Questions on the material:
A - From the piece on printing money, copy the passage starting with "Krugman: No. Federal" and going on through "tax collecting ability.".
B - In one to three sentences, explain how, according to Krugman's answer in the piece on printing money, the federal government can fund bank bailouts while it is in debt.
C - Answer these questions using the piece on printing money:
(i) On which program did Terry Gross interview Paul Krugman?
(ii) What prize had Krugman won that year?
(iii) According to Krugman, what is the Federal Reserve doing instead of printing more money?

What Does Printing Money Mean?
I was driving around doing errands about a month ago and I heard Paul Krugman interviewed by Terry Gross on the Fresh Air program on NPR. Paul Krugman is this year’s winner of the Nobel prize for economics. I couldn’t listen to the entire interview at that time because I had to stop at different places. I only digged up the archive on NPR last weekend.
Here’s an excerpt of a few Q&A’s between Terry Gross and Paul Krugman (not exact words, only my brief notes; NPR does not publish the transcript for free).
Gross: Federal government is in debt, yet we are spending a lot of money on bailing out the banks. Where does the money come from?
Krugman: United States government has good credit. It has a large tax base. The U.S. is not a heavily taxed country by international standard. There are a lot of opportunities for tax revenue.
Gross: Is the federal reserve printing more money?
Krugman: No. Federal Reserve is selling off Treasury bills. We are issuing more debt. It’s based on the market’s faith in our government’s tax collecting ability.
Gross: So you are saying the taxes will go up?

Source material:
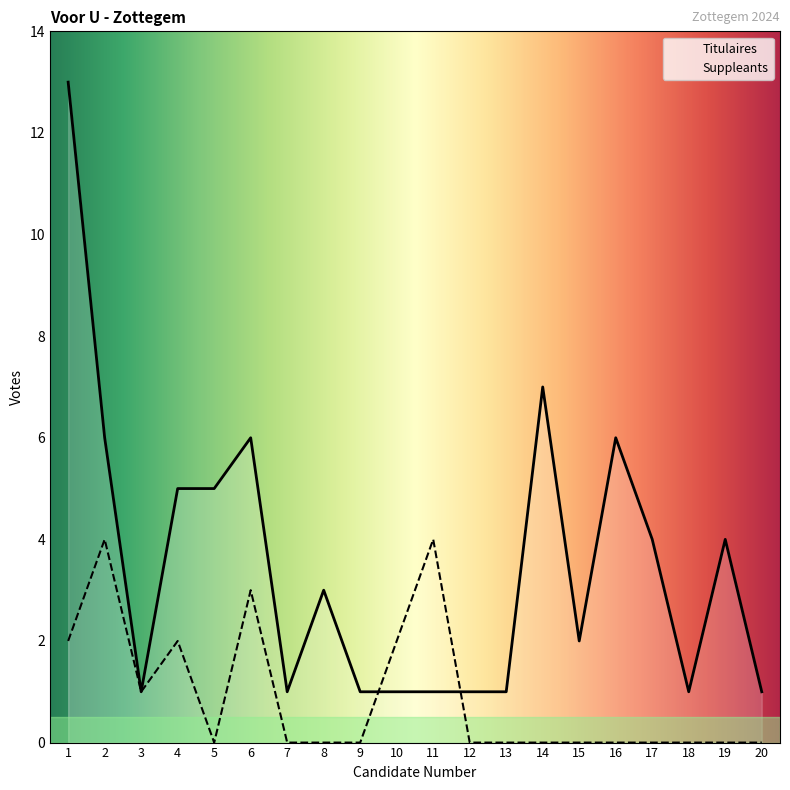

Is the value of Suppleants at 18 greater than the value of Titulaires at 9?

No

Answers for this exercise:
A -
Krugman: No. Federal Reserve is selling off Treasury bills. We are issuing more debt. It’s based on the market’s faith in our government’s tax collecting ability.

B - Krugman says the United States government has good credit and a large tax base. He adds that the U.S. is not heavily taxed by international standards, so there are many opportunities for tax revenue.

C -
(i) Fresh Air, on NPR
(ii) The Nobel prize for economics
(iii) Selling off Treasury bills